The Bridge
- Industry: Leather goods
- Founded: 1969 in Scandicci, Italy
- Founders: Fiorenza Benvenuti, Fernando Biagioni, Roberto Boncinelli, Andrea Ferri, Arturo Senserini
- Headquarters: Scandicci, Italy
- Products: Bags, luggage, small leather goods
- Revenue: €35.1 million (FY 2024/25)
- Parent: Piquadro S.p.A.
- Website: www.thebridge.it

= The Bridge (brand) =

Italian leather goods brand

The Bridge, formerly known as Il Ponte Pelletteria, is an Italian premium leather goods brand founded in Scandicci, Metropolitan City of Florence, in 1969, known for its use of vegetable-tanned leather and artisanal Tuscan craftsmanship. It has been part of the Piquadro Group since 2016.

== History ==
Originally trading as Il Ponte Pelletteria, the company was established in 1969 in Scandicci by five Florentine leather goods craftsmen: Fiorenza Benvenuti, Fernando Biagioni, Roberto Boncinelli, Andrea Ferri and Arturo Senserini. The company adopted the name The Bridge in 1975 and in 1987 relocated its manufacturing to the industrial district of Scandicci.

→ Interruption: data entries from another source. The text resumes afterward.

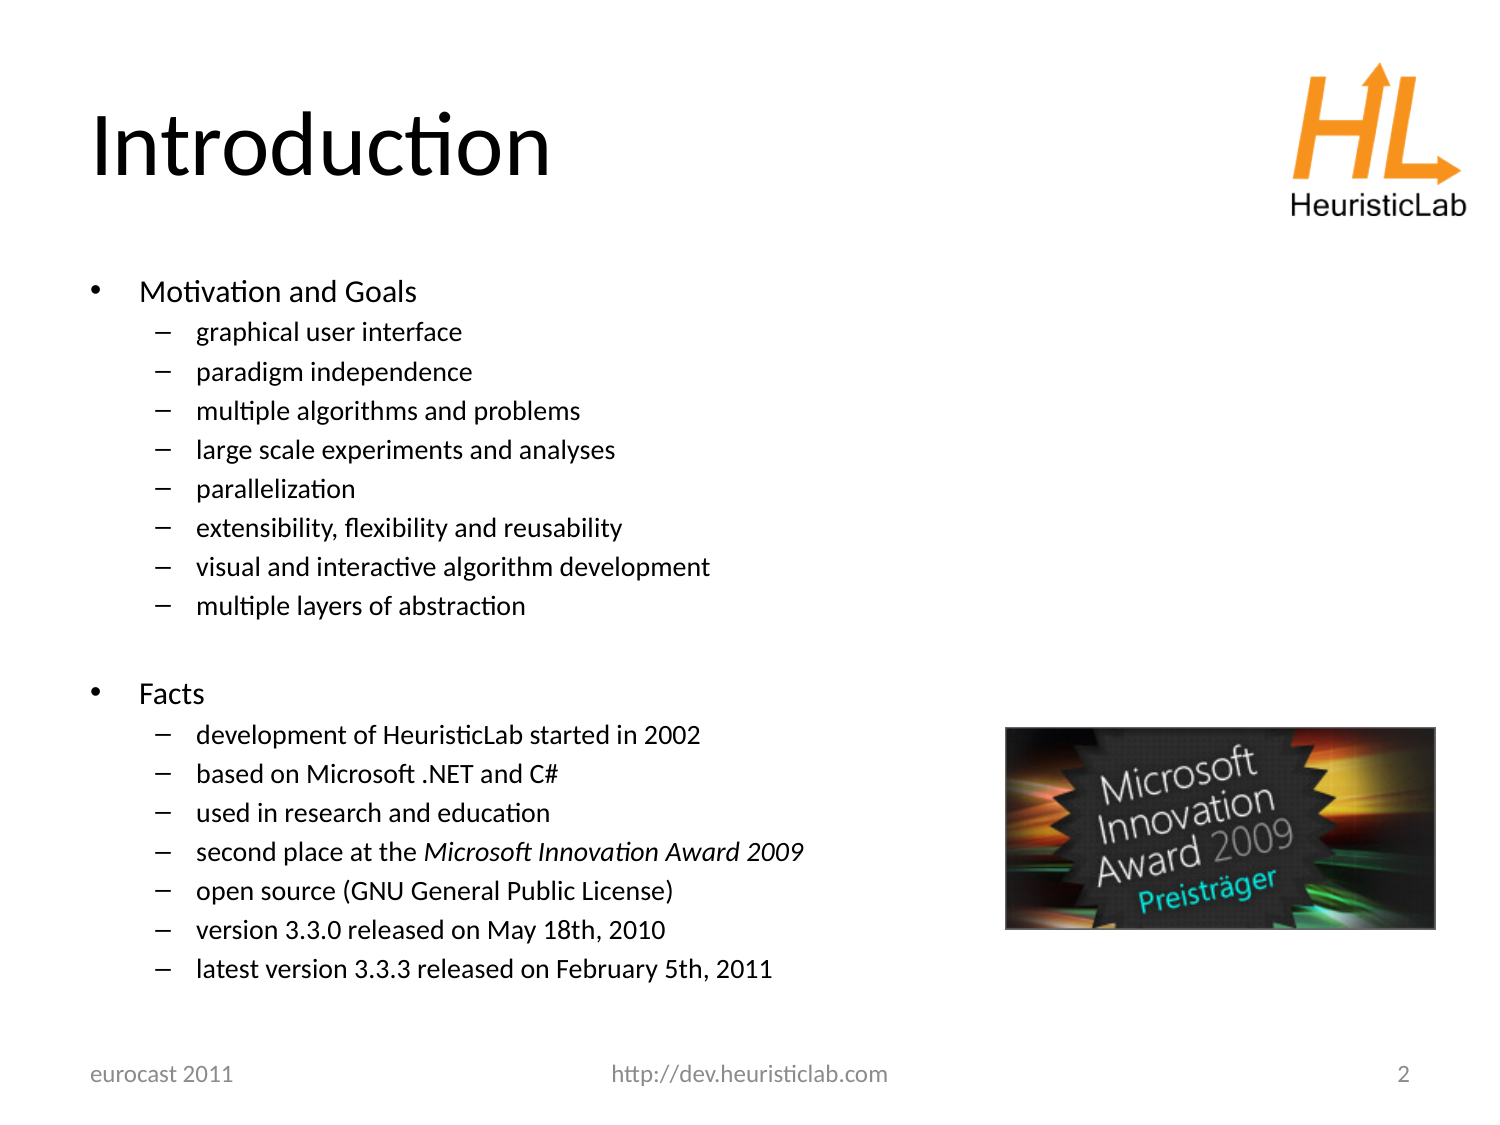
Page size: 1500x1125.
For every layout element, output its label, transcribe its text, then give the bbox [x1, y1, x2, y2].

slide_number 2 [1074, 1042, 1425, 1103]
title Introduction [75, 45, 1282, 233]
slide_number eurocast 2011 [75, 1042, 425, 1103]
picture [1281, 27, 1474, 244]
picture [1005, 727, 1436, 930]
footer http://dev.heuristiclab.com [512, 1042, 988, 1103]
list Motivation and Goals graphical user interface paradigm independence multiple algorithms and problems large scale experiments and analyses parallelization extensibility, flexibility and reusability visual and interactive algorithm development multiple layers of abstraction Facts development of HeuristicLab started in 2002 based on Microsoft .NET and C# used in research and education second place at the Microsoft Innovation Award 2009 open source (GNU General Public License) version 3.3.0 released on May 18th, 2010 latest version 3.3.3 released on February 5th, 2011 [75, 262, 1425, 1005]
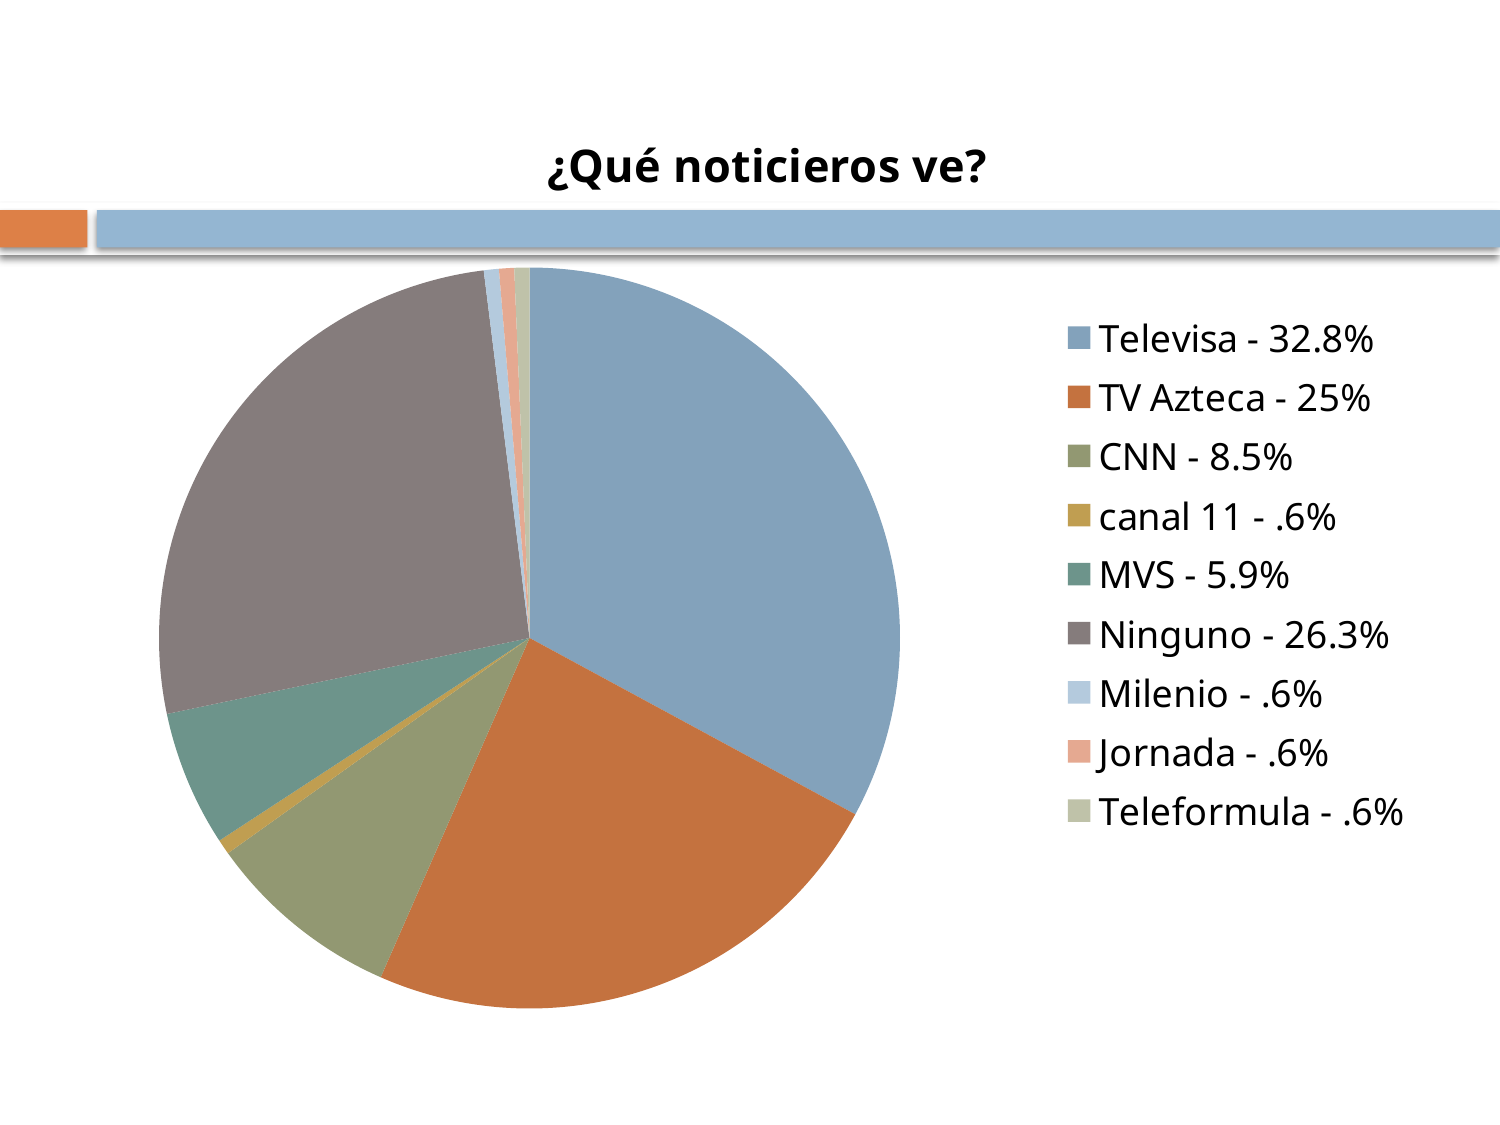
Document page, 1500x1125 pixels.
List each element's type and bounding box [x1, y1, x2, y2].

chart [105, 93, 1430, 1055]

In January 2015 the brand made its debut at Pitti Immagine Uomo. The following year Piquadro S.p.A. acquired an 80% stake in Il Ponte Pelletteria S.r.l. for €3.175 million, completing the transaction in December 2016. Piquadro exercised its option over the remaining 20% in 2022, bringing its ownership to 100%.

For the financial year ended 31 March 2025, The Bridge reported revenues of €35.1 million, up 2.9% year-on-year.